Kjerag

Unser nächster Stopp ist quasi am Meer. Im Gegensatz zu den südlichen Ländern die wir bereist haben, zeigen sich die Küsten in Skandinavien sehr zerfranst. So sind wir am Lysefjord, ca. 50Km vom offenen Meer entfernt, mitten im Gebirge und gleichzeitig am Meer! Hier hält Norwegen ein besonders schönes Stück Erde für uns bereit.

Schon die Fahrt dorthin lässt uns immer wieder staunend langsamer werden. Welch unglaublich schöne Landschaft!

Für den offiziellen Wanderparkplatz nehmen die Norweger 300 Kronen (30 Euro) pro Tag. Wir sparen uns die Kosten und stehen 3km weiter oben auf einem Kiesplatz – die zusätzlichen Wanderkilometer nehmen wir gerne in Kauf.

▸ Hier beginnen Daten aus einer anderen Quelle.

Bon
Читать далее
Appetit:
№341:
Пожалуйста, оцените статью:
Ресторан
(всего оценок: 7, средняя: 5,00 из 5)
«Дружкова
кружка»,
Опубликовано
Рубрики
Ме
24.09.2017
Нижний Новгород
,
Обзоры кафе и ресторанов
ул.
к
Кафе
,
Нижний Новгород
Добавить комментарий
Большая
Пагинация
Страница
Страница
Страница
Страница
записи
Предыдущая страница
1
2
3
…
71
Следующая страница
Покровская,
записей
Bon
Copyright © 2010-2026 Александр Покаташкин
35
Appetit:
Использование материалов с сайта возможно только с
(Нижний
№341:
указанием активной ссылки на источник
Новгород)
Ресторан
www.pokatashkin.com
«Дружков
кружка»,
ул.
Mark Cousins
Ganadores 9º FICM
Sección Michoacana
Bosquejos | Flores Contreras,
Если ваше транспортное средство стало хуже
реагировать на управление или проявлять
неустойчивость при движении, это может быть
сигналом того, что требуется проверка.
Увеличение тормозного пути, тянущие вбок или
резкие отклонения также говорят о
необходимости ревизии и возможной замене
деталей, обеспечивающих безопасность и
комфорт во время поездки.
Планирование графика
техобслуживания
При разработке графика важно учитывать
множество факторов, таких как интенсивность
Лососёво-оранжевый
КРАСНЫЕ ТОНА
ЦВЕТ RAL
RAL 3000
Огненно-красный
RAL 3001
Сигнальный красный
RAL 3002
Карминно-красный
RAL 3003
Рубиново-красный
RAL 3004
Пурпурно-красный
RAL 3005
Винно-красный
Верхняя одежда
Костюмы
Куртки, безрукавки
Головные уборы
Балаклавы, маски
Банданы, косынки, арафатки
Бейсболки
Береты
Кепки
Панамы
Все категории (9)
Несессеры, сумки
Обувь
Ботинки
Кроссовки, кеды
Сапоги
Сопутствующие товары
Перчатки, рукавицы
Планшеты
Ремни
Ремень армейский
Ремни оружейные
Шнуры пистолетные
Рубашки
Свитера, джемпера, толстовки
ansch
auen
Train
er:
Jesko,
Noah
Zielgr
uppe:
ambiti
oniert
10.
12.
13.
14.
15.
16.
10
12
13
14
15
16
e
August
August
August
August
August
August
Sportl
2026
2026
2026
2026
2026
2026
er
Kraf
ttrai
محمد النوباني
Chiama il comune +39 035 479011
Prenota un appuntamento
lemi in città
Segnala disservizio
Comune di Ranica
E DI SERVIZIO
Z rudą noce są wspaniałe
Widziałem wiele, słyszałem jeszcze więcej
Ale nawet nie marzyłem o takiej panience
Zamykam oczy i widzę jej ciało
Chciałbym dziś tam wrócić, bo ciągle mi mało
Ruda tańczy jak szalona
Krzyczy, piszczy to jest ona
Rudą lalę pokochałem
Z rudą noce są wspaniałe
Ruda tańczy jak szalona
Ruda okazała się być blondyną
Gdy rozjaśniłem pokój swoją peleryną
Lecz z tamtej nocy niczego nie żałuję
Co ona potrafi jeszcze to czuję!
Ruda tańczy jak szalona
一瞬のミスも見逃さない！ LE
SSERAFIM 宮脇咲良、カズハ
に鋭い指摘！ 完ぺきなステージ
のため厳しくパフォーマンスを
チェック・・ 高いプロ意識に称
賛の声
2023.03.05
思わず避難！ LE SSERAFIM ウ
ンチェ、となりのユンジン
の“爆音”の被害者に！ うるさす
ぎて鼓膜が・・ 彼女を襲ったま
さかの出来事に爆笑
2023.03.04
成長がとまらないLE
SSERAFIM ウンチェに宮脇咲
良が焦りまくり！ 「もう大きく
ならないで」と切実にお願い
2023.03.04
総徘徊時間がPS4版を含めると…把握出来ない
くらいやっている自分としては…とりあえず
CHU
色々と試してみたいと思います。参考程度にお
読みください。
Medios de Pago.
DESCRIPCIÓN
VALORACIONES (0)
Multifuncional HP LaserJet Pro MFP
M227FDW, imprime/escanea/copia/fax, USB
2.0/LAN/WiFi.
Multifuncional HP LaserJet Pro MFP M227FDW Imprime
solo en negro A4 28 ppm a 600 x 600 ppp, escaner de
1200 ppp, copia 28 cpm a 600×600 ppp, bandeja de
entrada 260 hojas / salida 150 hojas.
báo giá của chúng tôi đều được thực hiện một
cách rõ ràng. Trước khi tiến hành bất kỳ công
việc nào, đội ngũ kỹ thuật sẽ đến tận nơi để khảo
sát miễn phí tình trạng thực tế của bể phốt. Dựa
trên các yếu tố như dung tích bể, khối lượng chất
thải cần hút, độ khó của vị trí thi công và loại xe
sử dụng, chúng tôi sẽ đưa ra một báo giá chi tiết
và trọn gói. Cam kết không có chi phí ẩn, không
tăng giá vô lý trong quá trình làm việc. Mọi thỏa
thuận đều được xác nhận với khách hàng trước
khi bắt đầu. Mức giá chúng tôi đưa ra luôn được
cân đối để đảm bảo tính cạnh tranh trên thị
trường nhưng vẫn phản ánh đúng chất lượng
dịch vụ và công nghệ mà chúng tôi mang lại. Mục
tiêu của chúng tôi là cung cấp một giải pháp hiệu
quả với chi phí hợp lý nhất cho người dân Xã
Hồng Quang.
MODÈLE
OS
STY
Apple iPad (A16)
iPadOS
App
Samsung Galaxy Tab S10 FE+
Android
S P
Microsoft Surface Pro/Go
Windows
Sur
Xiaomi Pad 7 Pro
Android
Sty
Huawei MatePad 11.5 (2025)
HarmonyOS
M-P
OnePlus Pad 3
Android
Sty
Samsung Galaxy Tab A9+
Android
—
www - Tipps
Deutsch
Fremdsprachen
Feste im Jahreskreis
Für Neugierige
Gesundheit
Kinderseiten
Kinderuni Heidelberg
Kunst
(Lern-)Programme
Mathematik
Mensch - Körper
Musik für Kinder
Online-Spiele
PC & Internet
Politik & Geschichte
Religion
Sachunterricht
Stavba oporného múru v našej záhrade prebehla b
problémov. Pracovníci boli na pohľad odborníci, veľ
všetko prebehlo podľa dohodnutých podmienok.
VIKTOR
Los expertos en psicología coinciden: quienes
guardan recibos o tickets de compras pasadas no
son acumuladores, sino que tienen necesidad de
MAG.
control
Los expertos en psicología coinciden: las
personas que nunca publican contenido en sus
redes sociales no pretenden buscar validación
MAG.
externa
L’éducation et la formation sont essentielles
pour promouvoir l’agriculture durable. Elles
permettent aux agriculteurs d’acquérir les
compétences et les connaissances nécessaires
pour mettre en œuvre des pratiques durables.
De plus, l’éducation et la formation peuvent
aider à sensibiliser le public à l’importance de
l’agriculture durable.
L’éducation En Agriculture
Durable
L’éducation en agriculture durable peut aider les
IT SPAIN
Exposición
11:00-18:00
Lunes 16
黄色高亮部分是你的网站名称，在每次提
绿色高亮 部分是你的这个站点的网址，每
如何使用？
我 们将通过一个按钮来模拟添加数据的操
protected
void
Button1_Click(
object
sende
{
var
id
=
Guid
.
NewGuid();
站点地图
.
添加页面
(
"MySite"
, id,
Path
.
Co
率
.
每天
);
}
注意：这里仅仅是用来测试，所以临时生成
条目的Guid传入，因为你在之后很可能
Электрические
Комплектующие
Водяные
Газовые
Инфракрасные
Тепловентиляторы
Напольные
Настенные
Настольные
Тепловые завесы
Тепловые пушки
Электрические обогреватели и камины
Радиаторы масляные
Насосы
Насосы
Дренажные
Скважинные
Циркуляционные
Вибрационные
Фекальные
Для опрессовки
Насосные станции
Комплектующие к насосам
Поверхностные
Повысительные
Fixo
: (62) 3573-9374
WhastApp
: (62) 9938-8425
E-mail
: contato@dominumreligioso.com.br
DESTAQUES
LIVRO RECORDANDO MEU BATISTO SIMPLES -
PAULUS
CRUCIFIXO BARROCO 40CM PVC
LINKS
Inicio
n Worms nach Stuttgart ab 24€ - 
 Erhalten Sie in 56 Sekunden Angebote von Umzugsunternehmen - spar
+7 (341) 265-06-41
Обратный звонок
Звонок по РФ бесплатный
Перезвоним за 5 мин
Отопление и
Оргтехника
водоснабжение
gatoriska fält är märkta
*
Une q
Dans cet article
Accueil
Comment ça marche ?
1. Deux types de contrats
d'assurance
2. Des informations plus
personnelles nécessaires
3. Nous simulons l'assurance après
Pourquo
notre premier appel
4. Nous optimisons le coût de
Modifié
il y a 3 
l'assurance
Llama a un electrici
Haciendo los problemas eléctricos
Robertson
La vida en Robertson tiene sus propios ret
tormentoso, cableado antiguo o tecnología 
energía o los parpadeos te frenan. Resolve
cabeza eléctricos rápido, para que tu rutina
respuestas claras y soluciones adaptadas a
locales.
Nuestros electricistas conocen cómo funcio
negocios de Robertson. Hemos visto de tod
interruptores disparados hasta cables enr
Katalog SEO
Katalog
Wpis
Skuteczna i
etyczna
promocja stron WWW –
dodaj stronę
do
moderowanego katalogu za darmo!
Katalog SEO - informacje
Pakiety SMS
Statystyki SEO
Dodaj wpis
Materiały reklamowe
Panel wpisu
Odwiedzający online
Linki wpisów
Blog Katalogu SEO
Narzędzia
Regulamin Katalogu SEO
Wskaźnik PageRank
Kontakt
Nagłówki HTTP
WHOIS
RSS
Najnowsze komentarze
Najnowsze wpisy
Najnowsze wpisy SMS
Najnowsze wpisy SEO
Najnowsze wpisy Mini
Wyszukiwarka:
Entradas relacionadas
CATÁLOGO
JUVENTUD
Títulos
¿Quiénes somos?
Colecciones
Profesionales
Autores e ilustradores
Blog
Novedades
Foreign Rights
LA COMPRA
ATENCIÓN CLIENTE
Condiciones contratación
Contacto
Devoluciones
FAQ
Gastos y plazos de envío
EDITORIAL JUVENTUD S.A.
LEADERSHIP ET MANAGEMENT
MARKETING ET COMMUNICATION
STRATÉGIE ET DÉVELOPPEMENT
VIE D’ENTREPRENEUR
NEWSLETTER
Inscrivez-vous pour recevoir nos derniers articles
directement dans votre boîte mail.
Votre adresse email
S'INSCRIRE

Die Wanderung zum Kjeragbolten wird als „anspruchsvolle Tour“ angepriesen; 10 km, ca. 800 m Höhenunterschied, Wanderzeit 6-10 h. Sie ist eines der grossen Highlights von Südnorwegen und wird deshalb auch von einigen Touristen besucht – wir schliessen uns an.

Obwohl einige Wanderer unterwegs zu dem eingeklemmten Felsbrocken sind, kann man gut für sich sein. Der Weg führt über gigantische Steinplatten und wird nur selten kanalisiert, etwa um einige Höhenmeter über eine Treppe zu überwinden.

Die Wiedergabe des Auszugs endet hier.